> Source records:
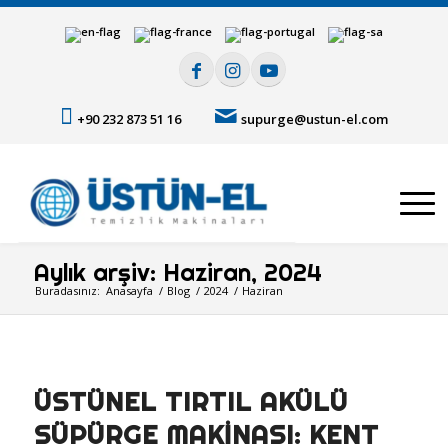
+90 232 873 51 16
supurge@ustun-el.com
Aylık arşiv: Haziran, 2024
Buradasınız:
Anasayfa
/
Blog
/
2024
/
Haziran
ÜSTÜNEL TIRTIL AKÜLÜ
SÜPÜRGE MAKINASI: KENT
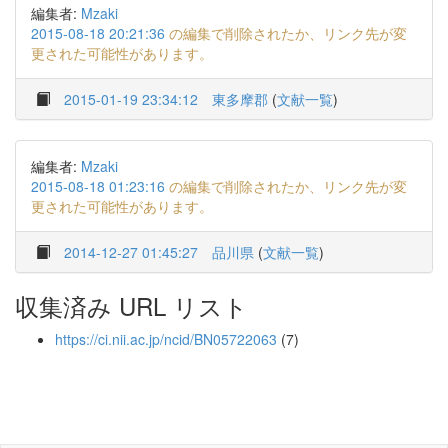
編集者:
Mzaki
2015-08-18 20:21:36
の編集で削除されたか、リンク先が変
更された可能性があります。
2015-01-19 23:34:12
東多摩郡
(
文献一覧
)
編集者:
Mzaki
2015-08-18 01:23:16
の編集で削除されたか、リンク先が変
更された可能性があります。
2014-12-27 01:45:27
品川県
(
文献一覧
)
収集済み URL リスト
https://ci.nii.ac.jp/ncid/BN05722063
(7)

> TASK OBJECTIVE: Once the pictures are set aside, transcribe the remaining lines above exactly.

> EXERCISE SOLUTION:
+90 232 873 51 16
supurge@ustun-el.com
Aylık arşiv: Haziran, 2024
Buradasınız:
Anasayfa
/
Blog
/
2024
/
Haziran
ÜSTÜNEL TIRTIL AKÜLÜ
SÜPÜRGE MAKINASI: KENT
編集者:
Mzaki
2015-08-18 20:21:36
の編集で削除されたか、リンク先が変
更された可能性があります。
2015-01-19 23:34:12
東多摩郡
(
文献一覧
)
編集者:
Mzaki
2015-08-18 01:23:16
の編集で削除されたか、リンク先が変
更された可能性があります。
2014-12-27 01:45:27
品川県
(
文献一覧
)
収集済み URL リスト
https://ci.nii.ac.jp/ncid/BN05722063
(7)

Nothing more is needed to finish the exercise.